Kathleen Collins’s solution to the violence done to black women and their image insists that such redemption come from those who have been positioned as the most abnormal and dysfunctional in society, black women.

This idea of Black women being the site of redemption because they are some of the most maligned is interesting, and I believe that I have heard it before in Audre Lorde’s work.

For me it takes on a greater significance when I watch reality television shows featuring the narratives of Black women. Love and Hip Hop Atlanta in particular is what comes to mind.

Stallings goes on to underscore why I enjoy movies directed by Black women filmmakers when she states,

Collins produces a film that imagines a viewer or audience who can get turned on by seeing a black woman think, be conscious, and create consciousness on screen. Black independent filmmaking (be it documentary, cinematic fiction, or pornography) continues to be the only space in which black filmmakers can explore and represent various sexualities and subjectivities.

So, what do you think of this idea of the redemptive softness of Black women?

Comments

  1. says

    I think it makes total sense. I always felt at the end of the world- a Black girl would save it all. That’s why I was pissed at the casting and white-ing of “The Hunger Games” character Katniss. I think she’s described as “olive” skinned. I read in the “Boston Review” that Junot Diaz is working on a book where a girl of African descent saves us.

  2. Renina says

    I mean…I am always concerned when we say Black women are going to save us all. Saying that comes close to the Strong Black woman narrative.

    I am going to write more about Collins. I am obsessed with her. 🙂

  3. says

    I’m glad I stumbled onto your blog (was perusing Bonnie Morrison’s seemingly lavish life and photos, ended up here). Anyway, this is a great topic, which I enjoyed reading. I’ve seen an awesome representation of the “redemptive softness of Black women” in the film ‘Children Of Men’. If you haven’t seen this yet I will not spoil it for you. Check it out when you have time. Good job. I’ll keep reading.

  4. Renina says

    Hey Mr. Lacy,

    I am glad you like the post. I am not certain that Collins is talking about Black women as redeemers of the world, as she is talking about Black women as redeemers of one another and of Black men. Collins is really concerned with the interior lives of Black women and Black people as a whole; this is why I am drawn to her.

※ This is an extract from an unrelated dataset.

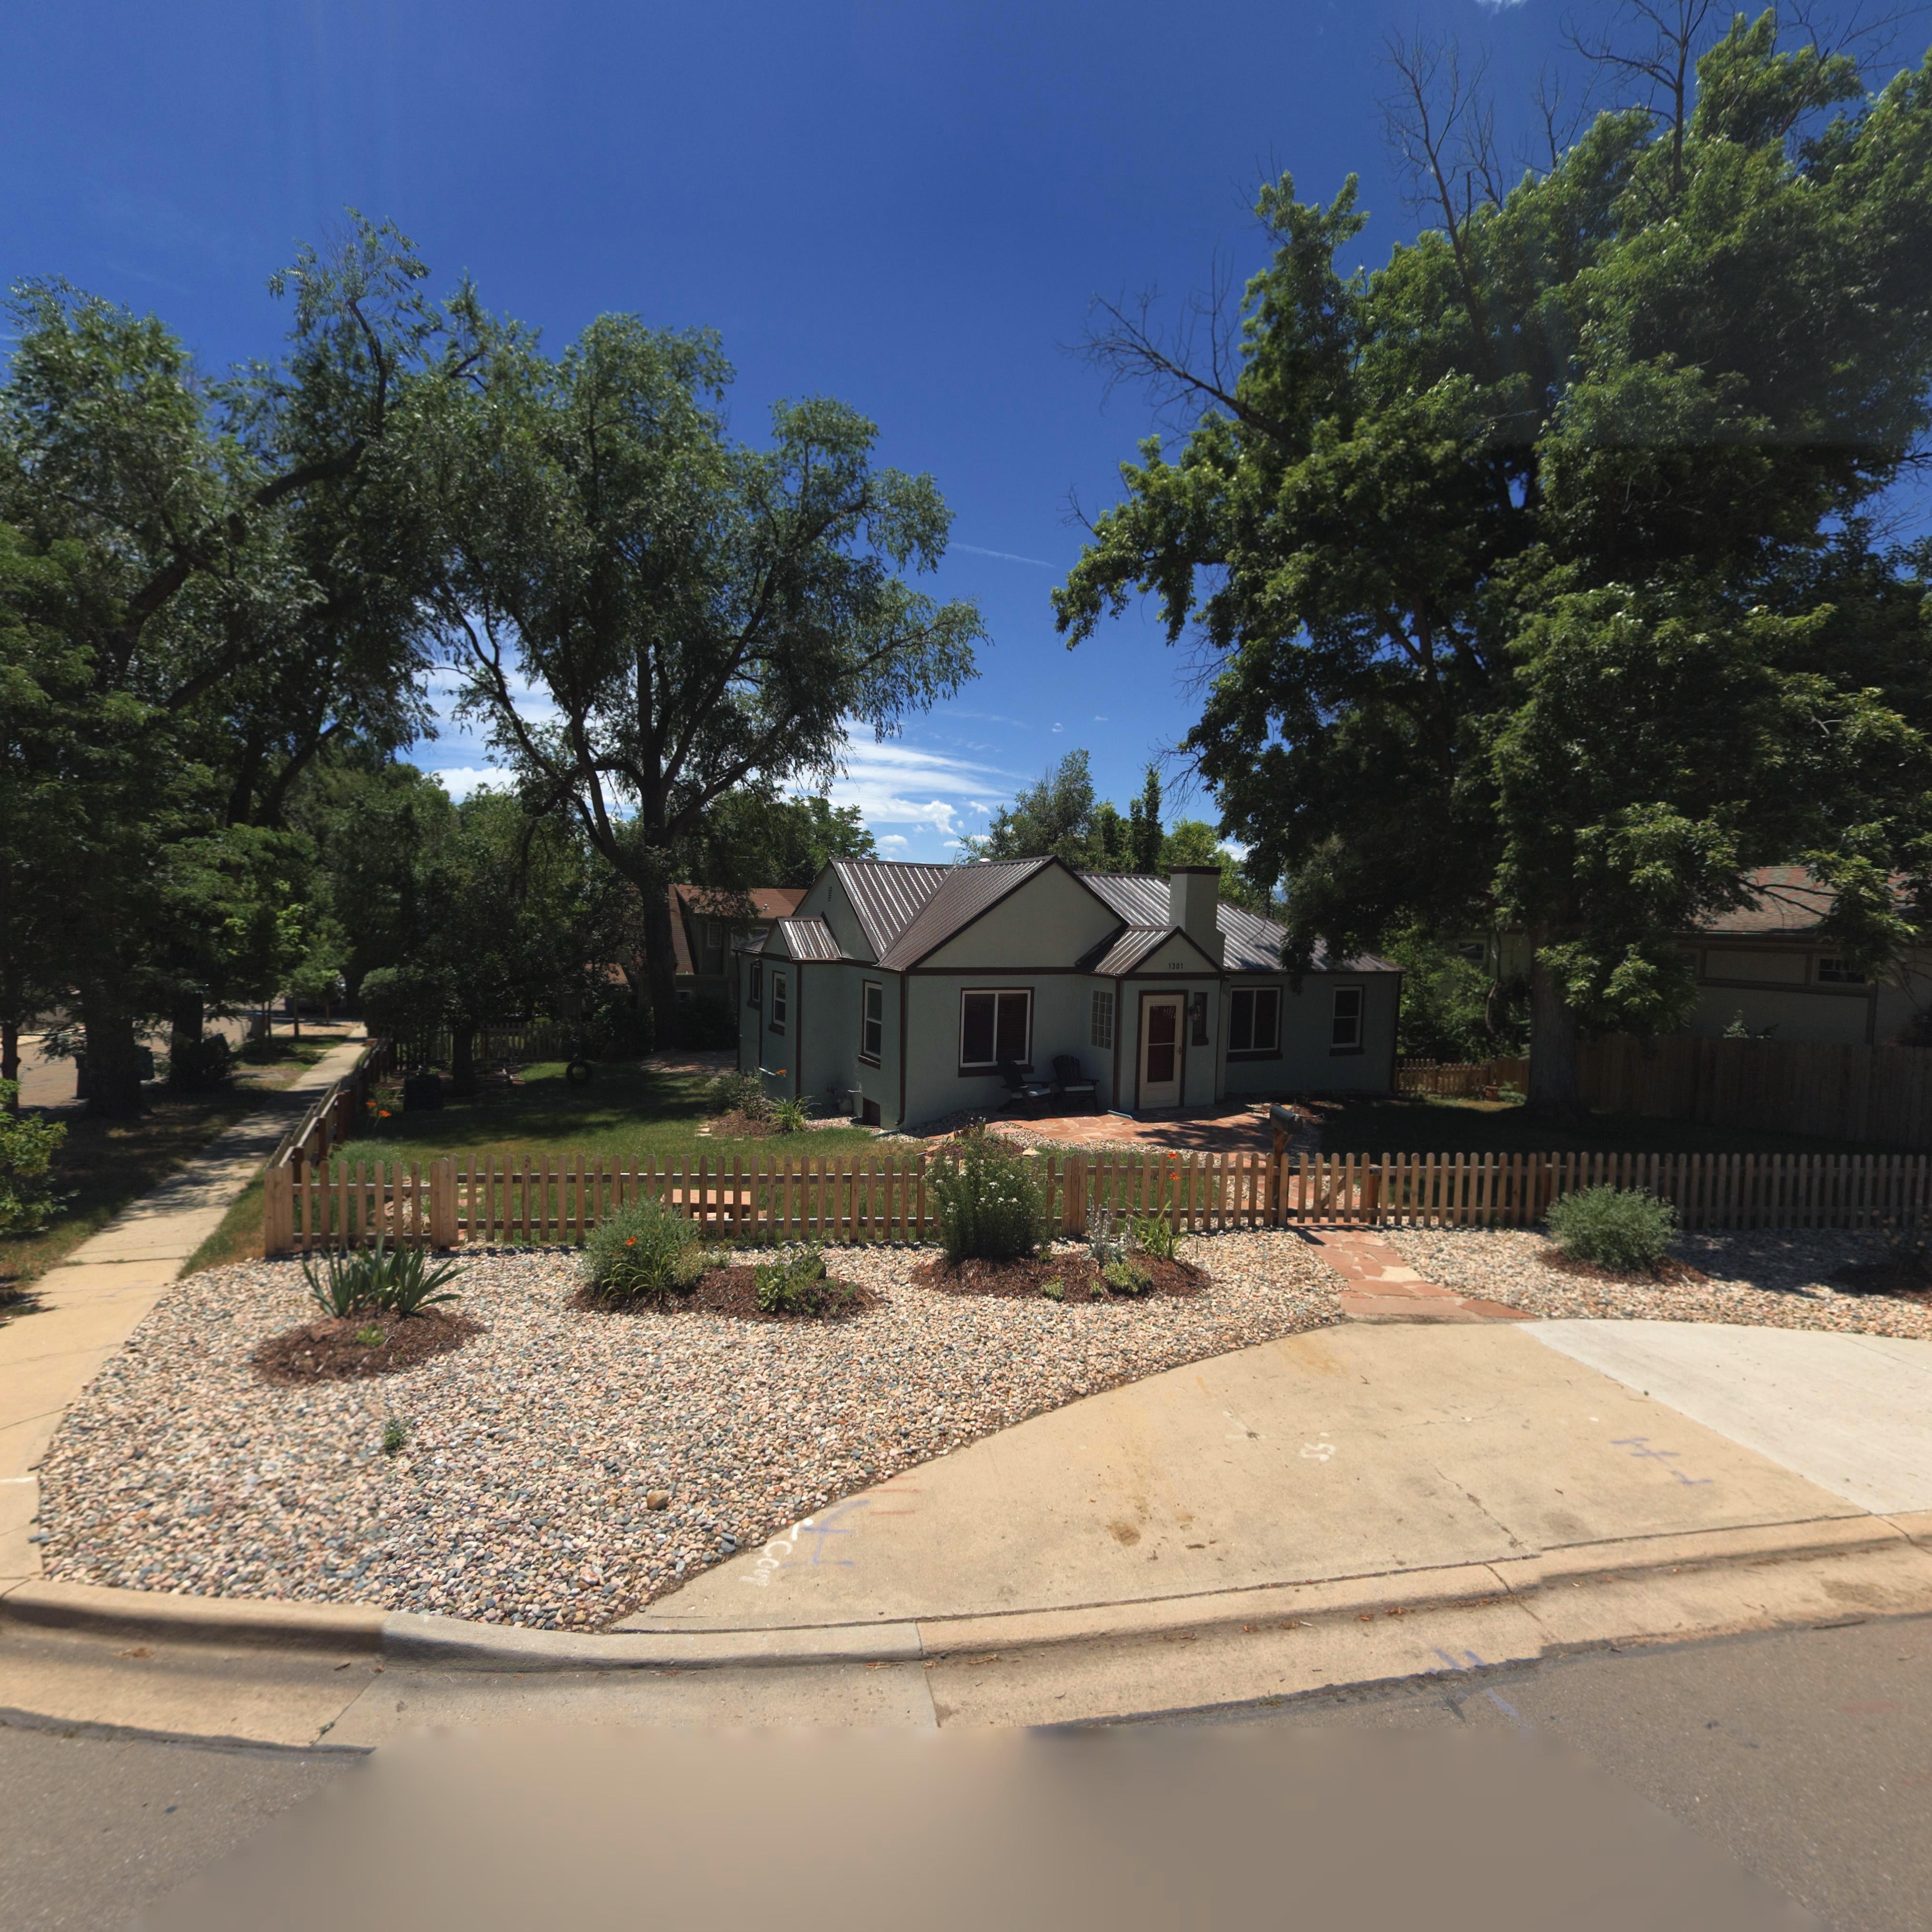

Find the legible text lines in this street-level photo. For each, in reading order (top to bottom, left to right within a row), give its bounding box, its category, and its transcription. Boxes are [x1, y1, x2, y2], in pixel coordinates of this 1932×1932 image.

[1169, 963, 1183, 969] StreetNumber: 1301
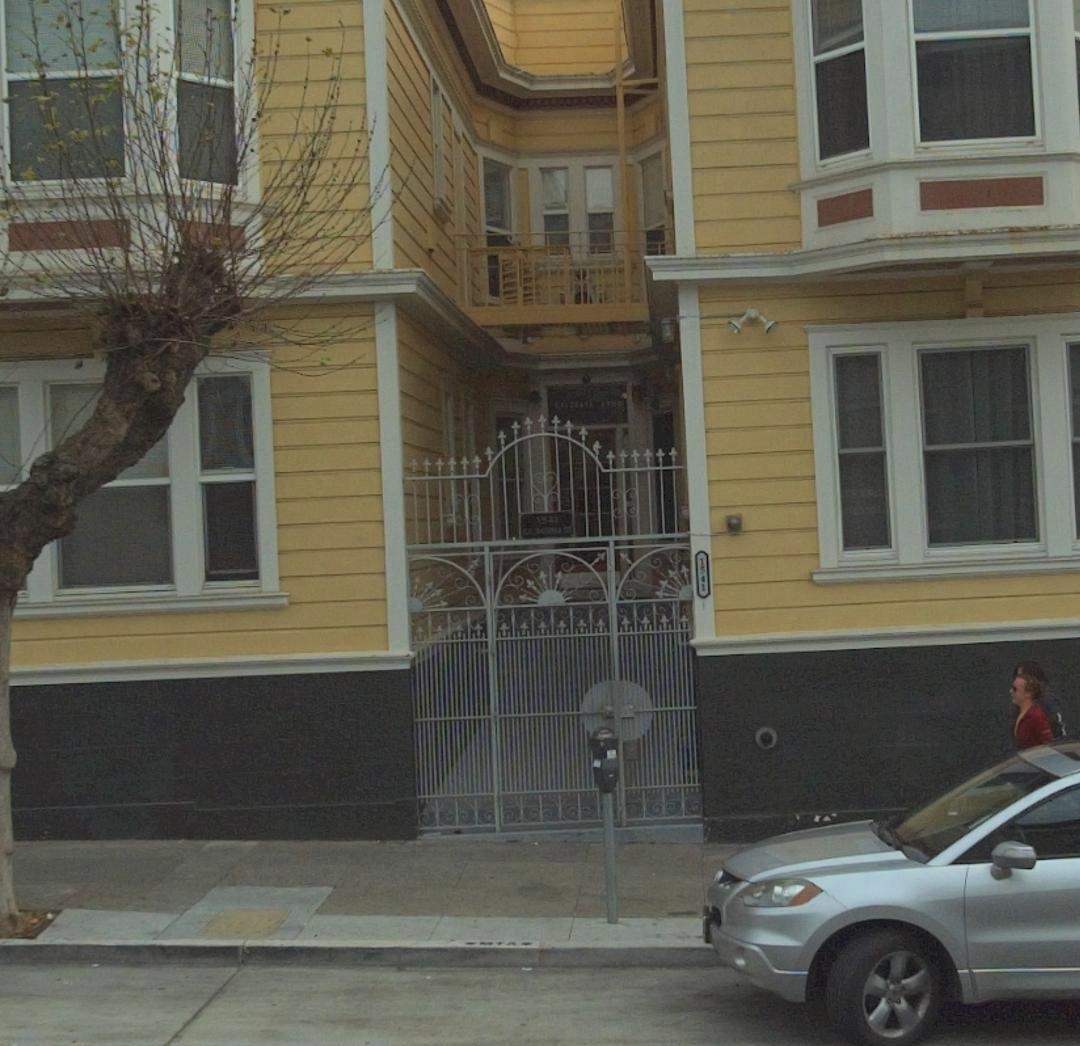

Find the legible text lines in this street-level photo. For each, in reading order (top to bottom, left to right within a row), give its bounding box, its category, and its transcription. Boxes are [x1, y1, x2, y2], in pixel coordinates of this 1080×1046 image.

    I will check out the film over winter break. I feel like I have seen it, as Julliane Moore is one of my favorites.

    ~r

  5. says

    Renina,

    Ok, yeah I get that. Please write more about Collins. I want to know more about her but don’t want to do the work. Ha!
    Yeah you’ve seen it, Moore is in fact in the movie.

  6. says

    @Mr. Lacy…I kid you not, I woke up this morning and that daggumit movie was on the TV….and I watched it before I left…half of it….Do you know Junot Diaz’s work? Like Collins I think Junot is invested in the interior lives of Black people. I see you though in terms of redemption of all of humanity in the Julliane More movie.

  7. Renina says

    Yes. I saw this this morning. I read the Sunday Times…I met them this summer @ a homies going away party…They are magic 🙂

  8. says

    Hey Renina,

    Wow! That’s funny.
    I’m not familiar with Junot Diaz’s work. I’ll check it out. Renina, when you write your book on Collins (yeah, you are writing it) you can connect her work to a larger narrative of the redemptive softness of Black women on a global level like the movie . . . Black woman as hero.
    Did I go too far?

  9. Rebecca Williams says

    I was a film student of Kathy’s in the 1980s (my very first credit was a a PA on “Losing Ground”–lol!), and we remained friends until her death–she was a wonderful mentor who influenced me deeply as an artist and writer. I still have a letter that she wrote to me 30 years ago-one of my treasure.

    Rebecca

  10. Renina says

    Thank you so much for leaving a message. I am really grateful for the fact that so many people have reached out
    regarding Ms. Collins. You are the third person. I could only imagine how awesome it would be to have known and worked with her. I shiver thinking about it.
    She has changed my life as well.